Janet Lee Walters has provided her many fans with still another conflict-driven story that's filled with a realistic, edgy medical setting, a plucky proactive heroine, and a cast of secondary characters that portray all the foibles of the human condition. Joanna Gordon, Director of Nurses at a community hospital is faced with tough choices. She must stand up to the unscrupulous CEO, doing what she knows in her
heart is right, even if it costs her her job. Joanna grapples with choices in the romance department as well. While she is the epitomy of a driven career woman at the hospital, when it comes to matters of the heart, she's much more the soft kitten, just like her pet kitty at home. The book held my interest right until the end as I kept reading to know which man would win out. I wasn't disappointed!

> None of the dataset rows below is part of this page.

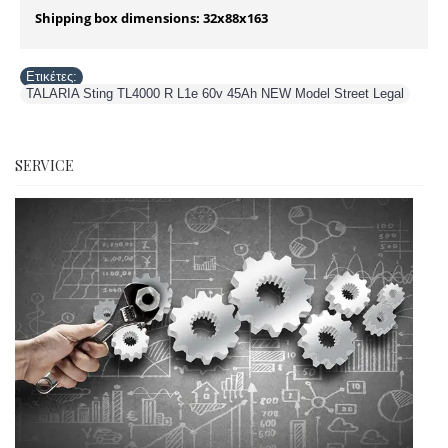
Shipping box dimensions: 32x88x163
Ετικέτες:
TALARIA Sting TL4000 R L1e 60v 45Ah NEW Model Street Legal
SERVICE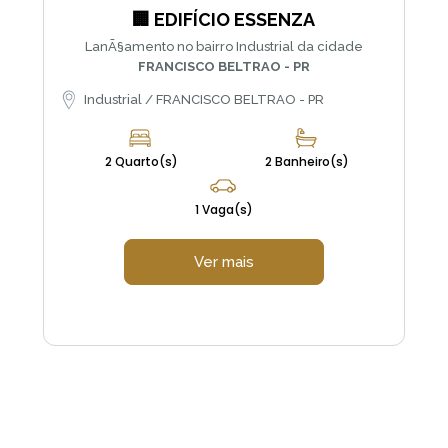
🏢 EDIFÍCIO ESSENZA
LanÃ§amento no bairro Industrial da cidade
FRANCISCO BELTRAO - PR
Industrial / FRANCISCO BELTRAO - PR
2 Quarto(s)
2 Banheiro(s)
1 Vaga(s)
Ver mais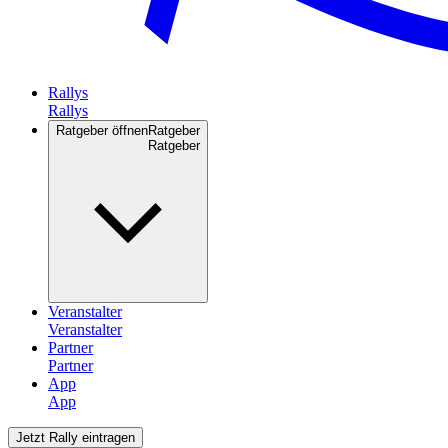
Rallys
Ratgeber öffnen
Ratgeber
Veranstalter
Partner
App
Jetzt Rally eintragen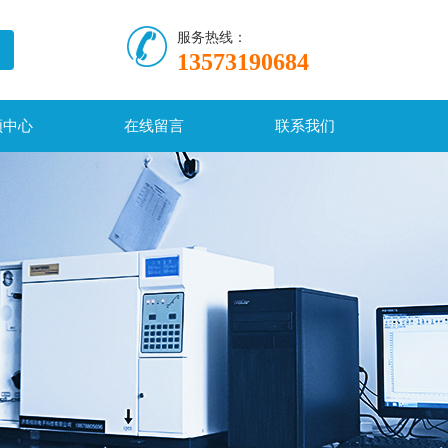
服务热线：
13573190684
频中心
在线留言
联系我们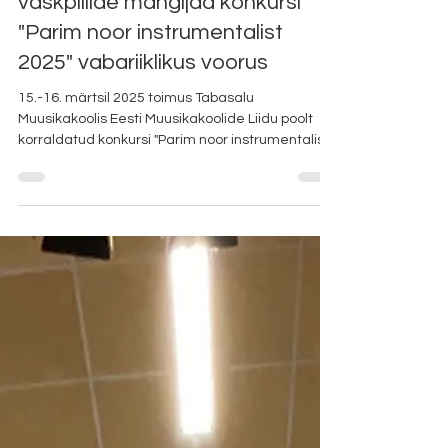
Mar 17, 2025
Trompetistid ja madalate
vaskpillide mängijad konkursi
"Parim noor instrumentalist
2025" vabariiklikus voorus
15.-16. märtsil 2025 toimus Tabasalu
Muusikakoolis Eesti Muusikakoolide Liidu poolt
korraldatud konkursi "Parim noor instrumentalist...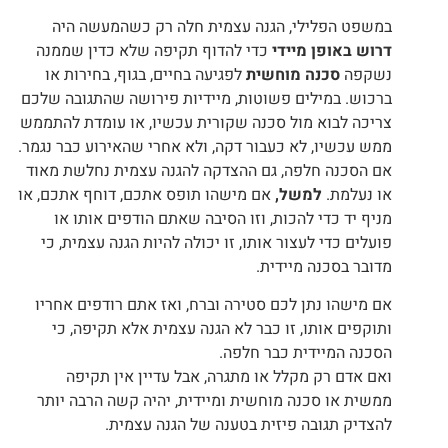
במשפט הפלילי, הגנה עצמית חלה רק כשהמעשה היה
דרוש באופן מיידי
כדי להדוף תקיפה שלא כדין שממנה
נשקפה
סכנה מוחשית
לפגיעה בחיים, בגוף, בחירות או
ברכוש. במילים פשוטות, מיידיות פירושה שהתגובה שלכם
צריכה לבוא מול סכנה שקורית עכשיו, או עומדת להתממש
ממש עכשיו, לא כעבור דקה, ולא אחרי שהאירוע כבר נגמר.
אם הסכנה חלפה, גם ההצדקה להגנה עצמית נחלשת מאוד
או נעלמת.
למשל,
אם מישהו תופס אתכם, דוחף אתכם, או
מניף יד כדי להכות, וזו הסיבה שאתם הודפים אותו או
פועלים כדי לעצור אותו, זו יכולה להיות הגנה עצמית, כי
מדובר בסכנה מיידית.
אם מישהו נתן לכם סטירה וברח, ואז אתם רודפים אחריו
ותוקפים אותו, זו כבר לא הגנה עצמית אלא תקיפה, כי
הסכנה המיידית כבר חלפה.
ואם אדם רק מקלל או מתגרה, אבל עדיין אין תקיפה
ממשית או סכנה מוחשית ומיידית, יהיה קשה הרבה יותר
להצדיק תגובה פיזית בטענה של הגנה עצמית.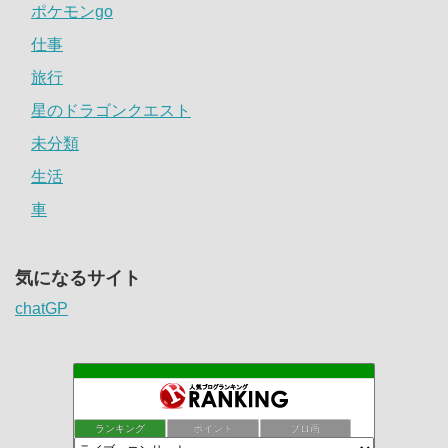
ポケモンgo
仕事
旅行
星のドラゴンクエスト
未分類
生活
車
気になるサイト
chatGP
ランキング
ポイント
ブロ画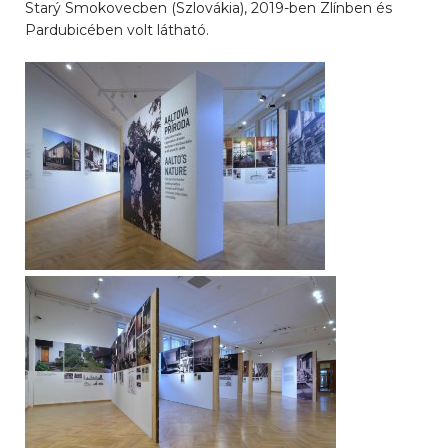
Starý Smokovecben (Szlovákia), 2019-ben Zlínben és
Pardubicében volt látható.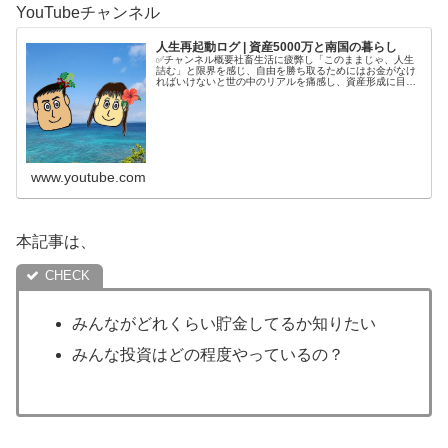
YouTubeチャンネル
人生再起動ログ | 資産5000万と南国の暮らし
✅チャンネル概要社畜生活に疲弊し「このままじゃ、人生
詰む」と限界を感じ、自由を勝ち取るためにはお金がなけ
ればいけないと世の中のリアルを痛感し、資産形成に目覚
める。4年半で5000万円を貯めてから、南国で自分の人生
を取り戻す庶民夫婦の記録をコ...
www.youtube.com
本記事は、
みんながどれくらい貯金してるか知りたい
みんな投資はどの程度やっているの？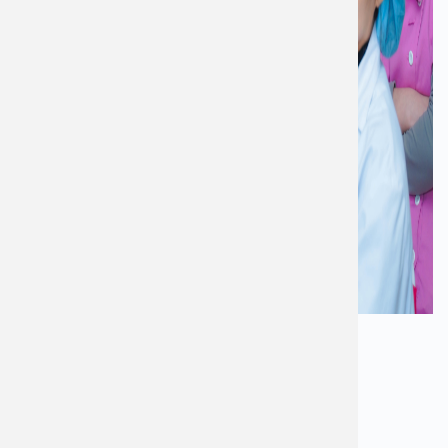
BỆNH VIỆN ĐA KHOA AN VIỆT
Địa chỉ: 1E Trường Chinh, Thanh Xuân, Hà Nội
Hotline: 1900 28 38 – 0965 98 37 73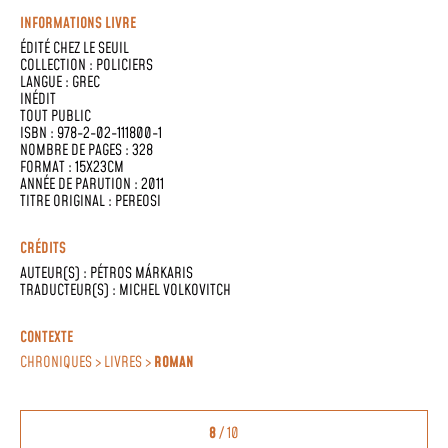
INFORMATIONS LIVRE
ÉDITÉ CHEZ
LE SEUIL
COLLECTION :
POLICIERS
LANGUE :
GREC
INÉDIT
TOUT PUBLIC
ISBN : 978-2-02-111800-1
NOMBRE DE PAGES : 328
FORMAT : 15X23CM
ANNÉE DE PARUTION : 2011
TITRE ORIGINAL : PEREOSI
CRÉDITS
AUTEUR(S) :
PÉTROS MÁRKARIS
TRADUCTEUR(S) :
MICHEL VOLKOVITCH
CONTEXTE
CHRONIQUES > LIVRES >
ROMAN
8
/ 10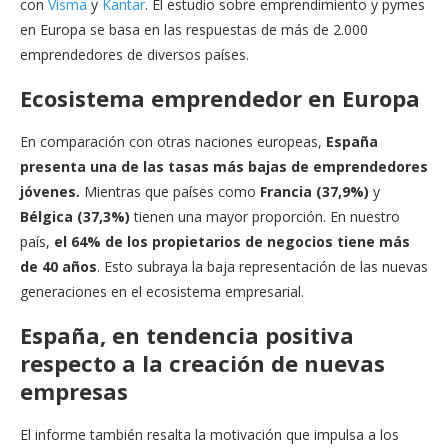
con
Visma
y
Kantar
. El estudio sobre emprendimiento y pymes
en Europa se basa en las respuestas de más de 2.000
emprendedores de diversos países.
Ecosistema emprendedor en Europa
En comparación con otras naciones europeas,
España
presenta una de las tasas más bajas de emprendedores
jóvenes.
Mientras que países como
Francia (37,9%)
y
Bélgica (37,3%)
tienen una mayor proporción. En nuestro
país,
el 64% de los propietarios de negocios tiene más
de 40 años
. Esto subraya la baja representación de las nuevas
generaciones en el ecosistema empresarial.
España, en tendencia positiva
respecto a la creación de nuevas
empresas
El informe también resalta la motivación que impulsa a los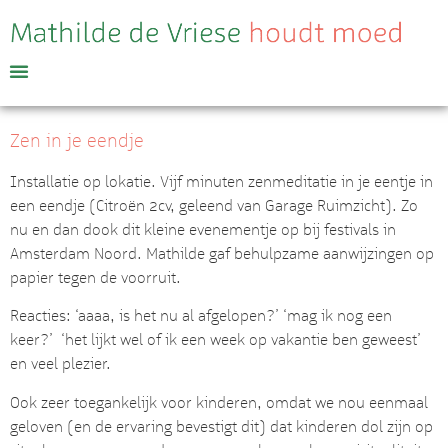
Zen in je eendje
Installatie op lokatie. Vijf minuten zenmeditatie in je eentje in
een eendje (Citroën 2cv, geleend van Garage Ruimzicht). Zo
nu en dan dook dit kleine evenementje op bij festivals in
Amsterdam Noord. Mathilde gaf behulpzame aanwijzingen op
papier tegen de voorruit.
Reacties: ‘aaaa, is het nu al afgelopen?’ ‘mag ik nog een
keer?’ ‘het lijkt wel of ik een week op vakantie ben geweest’
en veel plezier.
Ook zeer toegankelijk voor kinderen, omdat we nou eenmaal
geloven (en de ervaring bevestigt dit) dat kinderen dol zijn op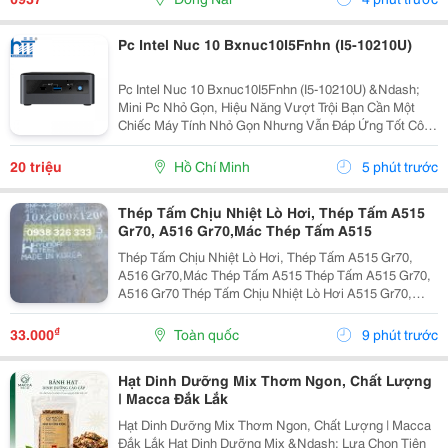
Pc Intel Nuc 10 Bxnuc10I5Fnhn (I5-10210U)
Pc Intel Nuc 10 Bxnuc10I5Fnhn (I5-10210U) &Ndash;
Mini Pc Nhỏ Gọn, Hiệu Năng Vượt Trội Bạn Cần Một
Chiếc Máy Tính Nhỏ Gọn Nhưng Vẫn Đáp Ứng Tốt Công
Việc Văn Phòng, Học Tập Hay Giải Trí? Pc Intel Nuc 10
Bxnuc10I5Fnhn (I5-10210U) Là Lựa Chọn Lý Tưởng...
20 triệu
Hồ Chí Minh
5 phút trước
Thép Tấm Chịu Nhiệt Lò Hơi, Thép Tấm A515
Gr70, A516 Gr70,Mác Thép Tấm A515
Thép Tấm Chịu Nhiệt Lò Hơi, Thép Tấm A515 Gr70,
A516 Gr70,Mác Thép Tấm A515 Thép Tấm A515 Gr70,
A516 Gr70 Thép Tấm Chịu Nhiệt Lò Hơi A515 Gr70,
A516 Gr70,20Mm,25Mm Thép Tấm Lò Hơi A515 Gr70
Là Loại Thép Hợp Kim Carbon-Silicon Chất Lượng
₫
33.000
Toàn quốc
9 phút trước
Cao,...
Hạt Dinh Dưỡng Mix Thơm Ngon, Chất Lượng
| Macca Đắk Lắk
Hạt Dinh Dưỡng Mix Thơm Ngon, Chất Lượng | Macca
Đắk Lắk Hạt Dinh Dưỡng Mix &Ndash; Lựa Chọn Tiện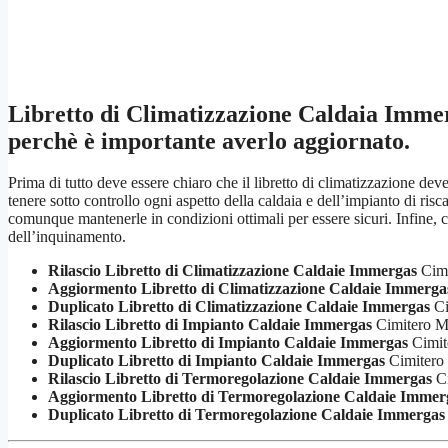
Libretto di Climatizzazione Caldaia Imme
perchè è importante averlo aggiornato.
Prima di tutto deve essere chiaro che il libretto di climatizzazione de
tenere sotto controllo ogni aspetto della caldaia e dell’impianto di r
comunque mantenerle in condizioni ottimali per essere sicuri. Infine, c
dell’inquinamento.
Rilascio Libretto di Climatizzazione Caldaie Immergas
Cimi
Aggiormento Libretto di Climatizzazione Caldaie Immerga
Duplicato Libretto di Climatizzazione Caldaie Immergas
Ci
Rilascio Libretto di Impianto Caldaie Immergas
Cimitero M
Aggiormento Libretto di Impianto Caldaie Immergas
Cimit
Duplicato Libretto di Impianto Caldaie Immergas
Cimitero
Rilascio Libretto di Termoregolazione Caldaie Immergas
Ci
Aggiormento Libretto di Termoregolazione Caldaie Immer
Duplicato Libretto di Termoregolazione Caldaie Immergas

All-in-all, this an enjoyable read that deserves a 5 star rating.
Excerpt:
Johanna Gordon raked
her fingers through her short curls and glanced at the clock centered on the
wall between her diplomas. Seven-thirty. No wonder her shoulders ached. She’d
been hunched over the desk since four.
With a sigh, she
closed a folder and added it to the neat stack on a corner of the desk. She
pursed her lips. For two weeks, the budget for the nursing department at the
hospital had consumed her time. Unfortunately, money would remain her focus
until she found areas to cut costs without compromising patient care or
breaking the current contract with the nurses. Not that Hudson Community’s CEO
cared about either option. She stretched to ease the tension between her
shoulder blades.
“Why couldn’t I...”
An idea occurred and she smiled.
Something to
consider. Richard Jamison didn’t care which programs were dropped as long as
his pet projects remained intact. Just this morning he’d reminded her she
belonged to administration and to remember where her loyalties lay. Not with
him. She’d risen through the ranks and saw more than the profits and losses he
tossed around.
The loudspeaker on
the wall crackled. “Dr. Red to the Emergency Room.” In staccato fashion, the
operator repeated the message three times.
With a well-honed
response, Johanna rose, grabbed her briefcase and, in three strides, reached
the door. The call for any surgeon meant an emergency requiring immediate
surgery. Her body quivered with excitement. She dashed through the empty outer
office, crossed the hall and hit the call button for the elevator.
Just like an old
fire horse, she thought. The alarm clangs and I’m off running. She stepped into
the empty car. What was her hurry? How much help would she be? She’d been away
from the bedside for ten years.
Sounds interesting from what I could tell, but I'm afraid I couldn't tell much. The text was cut off partway through each line -- too wide for the frame it was displayed in.